Online cost-benefit tool for contraceptive programmes

Demo version of a cost-benefit tool for contraceptive programmes

Hello, my name is Jari Kempers. I’m a health economist. With this short video, I’m going to present you a demo version of a cost-benefit tool that we have built for contraceptive programmes.

What is it?

It is an online tool that models health outcomes, and it compares the investment needed with the potential cost savings. And so, therefore, it is a cost-benefit analysis. 

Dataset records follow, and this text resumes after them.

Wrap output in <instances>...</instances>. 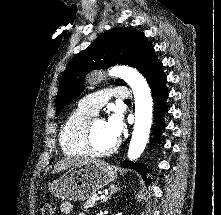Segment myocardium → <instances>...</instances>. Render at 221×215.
<instances>
[{
  "instance_id": "f54148a6",
  "label": "myocardium",
  "mask_w": 221,
  "mask_h": 215,
  "mask_svg": "<svg viewBox=\"0 0 221 215\" xmlns=\"http://www.w3.org/2000/svg\"><path fill=\"white\" fill-rule=\"evenodd\" d=\"M96 120H102L101 118H93L92 120L87 122L86 129H85V135H84V144L87 149V151L95 156H107L112 153H114L118 147H119V142L116 141L114 145L107 149H98L93 142V124Z\"/></svg>"
}]
</instances>
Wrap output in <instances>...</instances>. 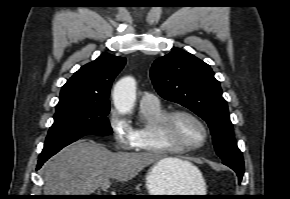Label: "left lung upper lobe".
<instances>
[{
	"mask_svg": "<svg viewBox=\"0 0 290 199\" xmlns=\"http://www.w3.org/2000/svg\"><path fill=\"white\" fill-rule=\"evenodd\" d=\"M150 75L161 97L187 107L208 123L216 153L223 161L243 160L234 138L227 102L208 64L177 49L158 58Z\"/></svg>",
	"mask_w": 290,
	"mask_h": 199,
	"instance_id": "1",
	"label": "left lung upper lobe"
}]
</instances>
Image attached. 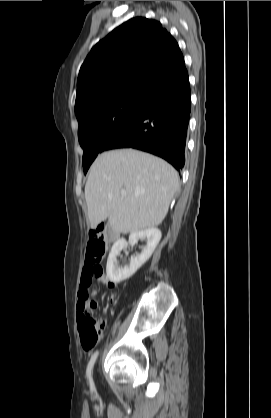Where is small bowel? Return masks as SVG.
Masks as SVG:
<instances>
[{
	"mask_svg": "<svg viewBox=\"0 0 271 418\" xmlns=\"http://www.w3.org/2000/svg\"><path fill=\"white\" fill-rule=\"evenodd\" d=\"M86 275H87V266L85 265V267L82 271L81 285H80V290H79V293H78V297H79V302H78V311L79 312H78V315H79L80 311L85 308V306H88L91 311L97 306V302L95 300L84 301L83 298H82V295H83L84 291H86L87 287H89V285H86V283L84 281ZM98 280L102 283H105L109 287L114 286V284L112 282H110L109 280H107L105 278V276L99 278Z\"/></svg>",
	"mask_w": 271,
	"mask_h": 418,
	"instance_id": "c3829d8e",
	"label": "small bowel"
}]
</instances>
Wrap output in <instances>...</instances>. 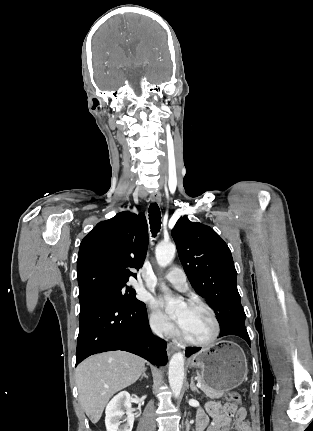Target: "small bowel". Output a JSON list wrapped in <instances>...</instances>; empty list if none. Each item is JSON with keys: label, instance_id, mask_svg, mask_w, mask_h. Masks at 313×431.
Masks as SVG:
<instances>
[{"label": "small bowel", "instance_id": "c3829d8e", "mask_svg": "<svg viewBox=\"0 0 313 431\" xmlns=\"http://www.w3.org/2000/svg\"><path fill=\"white\" fill-rule=\"evenodd\" d=\"M233 417L236 431H252L245 408L233 407L226 412V406L223 407L219 402H209L206 411L199 412L197 431H230Z\"/></svg>", "mask_w": 313, "mask_h": 431}]
</instances>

But more importantly, it is an advocacy and presentation tool. And it is used together with an investment case. So say, a three four-page document that you hand out to your counterparts in the meetings with the concrete recommendations and short to the point information. In essence, it is advocacy, supported by health economics.

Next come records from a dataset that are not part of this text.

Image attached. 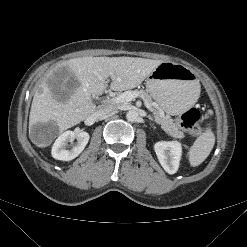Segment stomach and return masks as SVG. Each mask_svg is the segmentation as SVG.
<instances>
[{
    "label": "stomach",
    "mask_w": 247,
    "mask_h": 247,
    "mask_svg": "<svg viewBox=\"0 0 247 247\" xmlns=\"http://www.w3.org/2000/svg\"><path fill=\"white\" fill-rule=\"evenodd\" d=\"M146 89L158 105L170 115H179L193 106L200 94L194 72L178 63H160L146 79Z\"/></svg>",
    "instance_id": "obj_1"
}]
</instances>
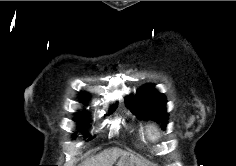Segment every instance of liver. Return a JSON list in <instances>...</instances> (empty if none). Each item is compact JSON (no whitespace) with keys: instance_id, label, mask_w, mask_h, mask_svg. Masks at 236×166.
<instances>
[{"instance_id":"obj_1","label":"liver","mask_w":236,"mask_h":166,"mask_svg":"<svg viewBox=\"0 0 236 166\" xmlns=\"http://www.w3.org/2000/svg\"><path fill=\"white\" fill-rule=\"evenodd\" d=\"M130 154L119 148H112L101 152L100 154L91 157L84 161L79 166H113L118 158L129 156ZM132 156V155H131ZM133 162L137 166H144V164L137 158L132 156Z\"/></svg>"}]
</instances>
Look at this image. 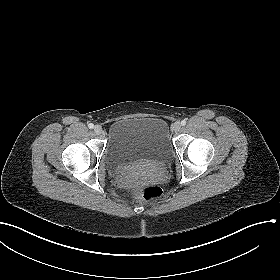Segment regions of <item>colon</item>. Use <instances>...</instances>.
<instances>
[{
    "instance_id": "colon-1",
    "label": "colon",
    "mask_w": 280,
    "mask_h": 280,
    "mask_svg": "<svg viewBox=\"0 0 280 280\" xmlns=\"http://www.w3.org/2000/svg\"><path fill=\"white\" fill-rule=\"evenodd\" d=\"M134 193L145 201L156 200L162 194L161 189L155 185H138L134 188Z\"/></svg>"
}]
</instances>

In essence, it is advocacy, supported by health economics.
You want to convince the decision-makers that the contraceptives are a good cost-saving investment. 


First of all, experienced health economists are in short supply. And then finally you find one, and you get your study done. My observation is that health economic reports and studies are often, say underutilized, or only used once when the health economist is there and presents the work. And then it is not used anymore. So it’s not a very effective way of using these types of studies. And also, my observation is that the medical personnel are often not comfortable reusing or presenting these studies. 

That’s why we started thinking about how we could help? How health economics work could be used more effectively and longer? That’s why we both built this online tool. And we paid special attention, and we limited the number of inputs that the user needs to use. And also, we made a kind of build-up on how the results are presented. So in a minute, I’ll show you the tool itself. 

For whom it is?

The target audience, they are healthcare policymakers, the Ministry of Health, in some countries health insurance or the Ministry of Finance people. And is used by international organizations or SRH experts, and in general, persons who are not health economists. 

Health economics service

What we offer is a health economics service. We do data collection that is needed to be done in order for the model to work in your situation. We collect the data on the contraceptives, contraceptive prevalence rate (mCRP), the method mix, the policy goals and so forth. There are also health outcome data what needs to be collected and costing of the family planning services. 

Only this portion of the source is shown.